Несколько раз я видел на его лице, в его взгляде, хитренькую и довольную усмешку человека, который, неожиданно для себя, нашел нечто спрятанное им. Он спрятал что-то и - забыл: где спрятал? Долгие дни жил в тайной тревоге, всё думая: куда же засунул я это, необходимое мне? И боялся, что люди заметят его тревогу, его утрату, заметят и - сделают ему что-нибудь неприятное, нехорошее. Вдруг - вспомнил, нашел. Весь исполнился радостью и, уже не заботясь скрыть ее, смотрит на всех хитренько, как бы говоря:
"Ничего вы со мною не сделаете".
Но о том - что нашел и где - молчит.
Удивляться ему - никогда не устаешь, но все-таки трудно видеть его часто, и я бы не мог жить с ним в одном доме, не говорю уже - в одной комнате. Это - как в пустыне, где всё сожжено солнцем, а само солнце тоже догорает, угрожая бесконечной темной ночью.
ПИСЬМО
Только что отправил письмо Вам - пришли телеграммы о "бегстве Толстого". И вот,- еще не разъединенный мысленно с Вами,- вновь пишу.
Вероятно, всё, что мне хочется сказать по поводу этой новости, скажется запутанно, может быть, даже резко и зло,- уж вы извините меня,- я чувствую себя так, как будто меня взяли за горло и душат.
Он много раз и подолгу беседовал со мною; когда жил в Крыму, в Гаспре, я часто бывал у него, он тоже охотно посещал меня, я внимательно и любовно читал его книги,- мне кажется, я имею право говорить о нем то, что думаю, пусть это будет дерзко и далеко разойдется с общим отношением к нему.

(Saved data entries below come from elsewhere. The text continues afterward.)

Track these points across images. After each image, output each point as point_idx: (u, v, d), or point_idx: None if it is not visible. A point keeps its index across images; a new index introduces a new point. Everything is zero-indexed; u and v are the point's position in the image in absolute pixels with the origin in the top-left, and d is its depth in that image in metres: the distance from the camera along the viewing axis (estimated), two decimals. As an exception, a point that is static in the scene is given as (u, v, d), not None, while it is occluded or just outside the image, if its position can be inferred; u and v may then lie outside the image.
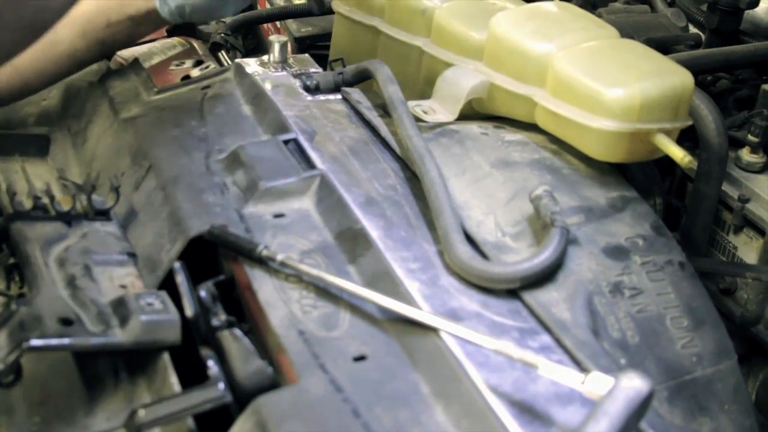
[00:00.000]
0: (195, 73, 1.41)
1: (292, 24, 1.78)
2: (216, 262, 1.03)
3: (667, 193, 1.34)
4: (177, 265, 0.96)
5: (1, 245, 1.11)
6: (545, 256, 0.96)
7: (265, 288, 0.94)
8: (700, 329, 1.01)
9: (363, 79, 1.32)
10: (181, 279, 0.94)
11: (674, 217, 1.32)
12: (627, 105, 1.10)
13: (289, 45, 1.40)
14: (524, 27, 1.23)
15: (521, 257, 0.99)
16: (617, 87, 1.11)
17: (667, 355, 0.97)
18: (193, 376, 0.88)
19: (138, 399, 0.91)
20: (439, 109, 1.25)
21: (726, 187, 1.28)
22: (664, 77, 1.14)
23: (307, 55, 1.43)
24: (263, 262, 0.96)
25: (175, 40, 1.64)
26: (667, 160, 1.14)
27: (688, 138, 1.23)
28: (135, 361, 0.93)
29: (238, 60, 1.37)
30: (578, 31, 1.23)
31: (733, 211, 1.28)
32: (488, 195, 1.09)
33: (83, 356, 0.94)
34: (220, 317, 0.92)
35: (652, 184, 1.27)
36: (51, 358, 0.95)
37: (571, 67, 1.15)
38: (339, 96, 1.31)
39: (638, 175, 1.23)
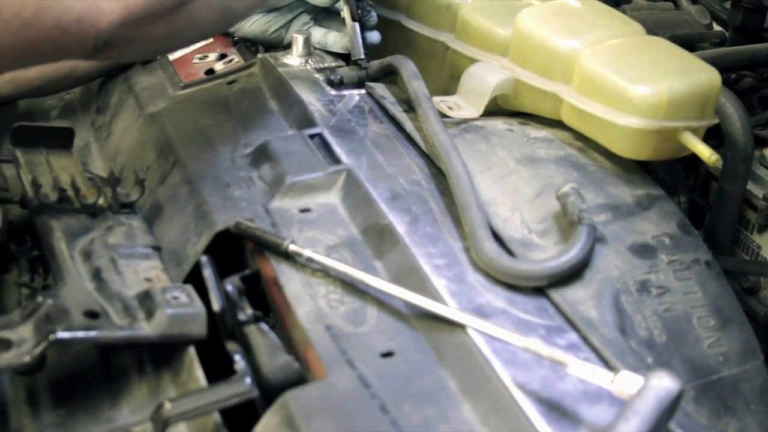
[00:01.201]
0: (218, 66, 1.41)
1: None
2: (240, 256, 1.03)
3: (691, 191, 1.34)
4: (204, 258, 0.96)
5: (26, 237, 1.12)
6: (573, 254, 0.96)
7: (292, 283, 0.94)
8: (727, 329, 1.00)
9: (387, 74, 1.31)
10: (208, 273, 0.94)
11: (698, 216, 1.32)
12: (654, 102, 1.09)
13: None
14: (550, 23, 1.23)
15: (548, 254, 0.99)
16: (644, 84, 1.10)
17: (693, 355, 0.97)
18: (218, 370, 0.88)
19: (163, 393, 0.91)
20: (464, 105, 1.24)
21: (751, 185, 1.27)
22: (691, 75, 1.13)
23: (330, 49, 1.43)
24: (290, 257, 0.96)
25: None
26: (691, 158, 1.14)
27: (713, 136, 1.22)
28: (160, 354, 0.93)
29: (262, 54, 1.37)
30: (604, 27, 1.22)
31: (758, 210, 1.27)
32: (514, 191, 1.08)
33: (108, 349, 0.94)
34: (246, 311, 0.92)
35: (677, 182, 1.26)
36: (76, 351, 0.95)
37: (598, 64, 1.14)
38: (363, 91, 1.30)
39: (663, 173, 1.23)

Не хуже других известно мне, что нет человека более достойного имени гения, более сложного, противоречивого и во всем прекрасного, да, да, во всем. Прекрасного в каком-то особом смысле, широком, неуловимом словами; в нем есть нечто, всегда возбуждавшее у меня желание кричать всем и каждому: смотрите, какой удивительный человек живет на земле! Ибо он, так сказать, всеобъемлюще и прежде всего человек,- человек человечества.
Но меня всегда отталкивало от него это упорное, деспотическое стремление превратить жизнь графа Льва Николаевича Толстого в "житие иже во святых отца нашего блаженного болярина Льва". Вы знаете - он давно уже собирался "пострадать"; он высказывал Евгению Соловьеву, Сулеру сожаление о том, что это не удалось ему,- но он хотел пострадать не просто, не из естественного желания проверить упругость своей воли, а с явным и - повторю - деспотическим намерением усилить тяжесть своего учения, сделать проповедь свою неотразимой, освятить ее в глазах людей страданием своим и заставить их принять ее, вы понимаете - заставить! Ибо он знает, что проповедь эта недостаточно убедительна; в его дневнике Вы - со временем - прочитаете хорошие образцы скептицизма, обращенного им на свою проповедь и личность. Он знает, что "мученики и страдальцы редко не бывают деспотами и насильниками",- он всё знает! И все-таки говорит: "Пострадай я за свои мысли, они производили бы другое впечатление". Это всегда отбрасывало меня в сторону от него, ибо я не могу не чувствовать здесь попытки насилия надо мной, желания овладеть моей совестью, ослепить ее блеском праведной крови, надеть мне на шею ярмо догмата.